-------- TEXT --------

Nope, just a typical network hardware failure in a west coast datacenter, which triggered a cascading BGP failure disrupting much of the network connectivity in that DC.
You know the old adage that celebrities die in threes? It's actually mathematically supported... or, well, it's supported that they die in 2.718s. Same principle would apply to cloud service outages if all the services and their failures were actually independent. We'd expect them to happen in "clusters" of e:
That's calculated with the assumption that you can cluster the events within a 1-month period and that the events happen at a fixed rate.
We are talking about a period of a few days here and about only a handful of services that tout 99.999(9)% uptime. I'm no mathematician but I don't think it's a great comparison.
Good correction: the outages do happen at a fixed rate. Regarding GCP, I only see a couple events that have lasted more than 8 hours, not sure how many of those affect more than one subsystem.
No the cluster size isn't fixed, nor is the event rate — the clusters are chosen purely based upon what an "unusually long" time between events would be. That's precisely how the rate ends up canceling itself out. Given this formulation, the expected cluster size is always e, regardless of how you define celebrity. That's what makes it fun.

-------- RECORDS SHOWN --------

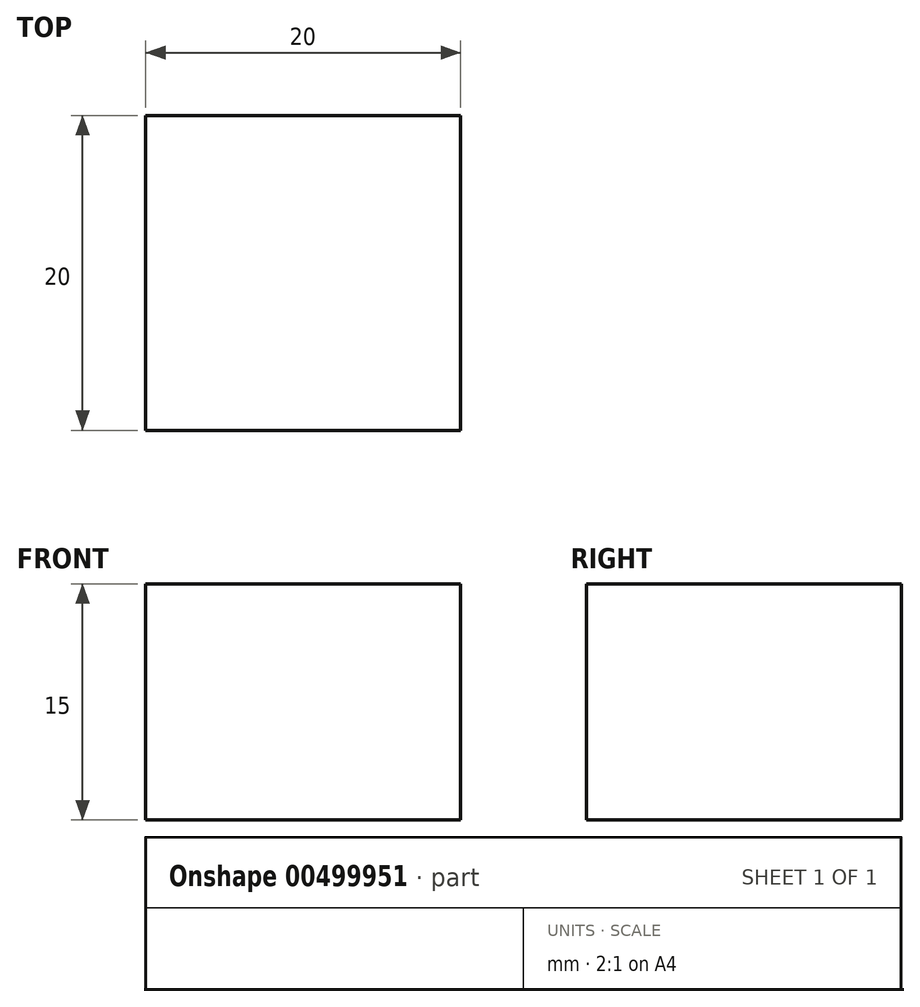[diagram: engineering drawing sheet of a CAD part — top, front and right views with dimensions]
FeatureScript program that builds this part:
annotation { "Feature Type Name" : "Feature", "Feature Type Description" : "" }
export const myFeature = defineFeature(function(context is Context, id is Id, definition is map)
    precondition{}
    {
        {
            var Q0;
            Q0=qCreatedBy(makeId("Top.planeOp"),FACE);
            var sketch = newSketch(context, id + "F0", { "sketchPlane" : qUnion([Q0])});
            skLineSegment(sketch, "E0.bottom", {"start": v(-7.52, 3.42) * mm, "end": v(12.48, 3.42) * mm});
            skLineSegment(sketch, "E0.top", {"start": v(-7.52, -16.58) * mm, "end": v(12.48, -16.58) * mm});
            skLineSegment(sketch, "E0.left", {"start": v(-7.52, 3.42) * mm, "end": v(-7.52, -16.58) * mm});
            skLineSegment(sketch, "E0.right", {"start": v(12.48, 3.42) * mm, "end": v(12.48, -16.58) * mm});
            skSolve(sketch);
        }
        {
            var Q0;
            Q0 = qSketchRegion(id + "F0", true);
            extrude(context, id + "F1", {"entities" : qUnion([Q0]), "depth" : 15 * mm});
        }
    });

--------

- **THE TASKS**
- A) List every quantity written with numerals in the thread about cloud outages.
- B) In the thread about cloud outages, what triggered the cascading BGP failure?

- **RESPONSES**
- A)
2.718
1-month
99.999(9)%
8 hours

- B) A typical network hardware failure in a west coast datacenter.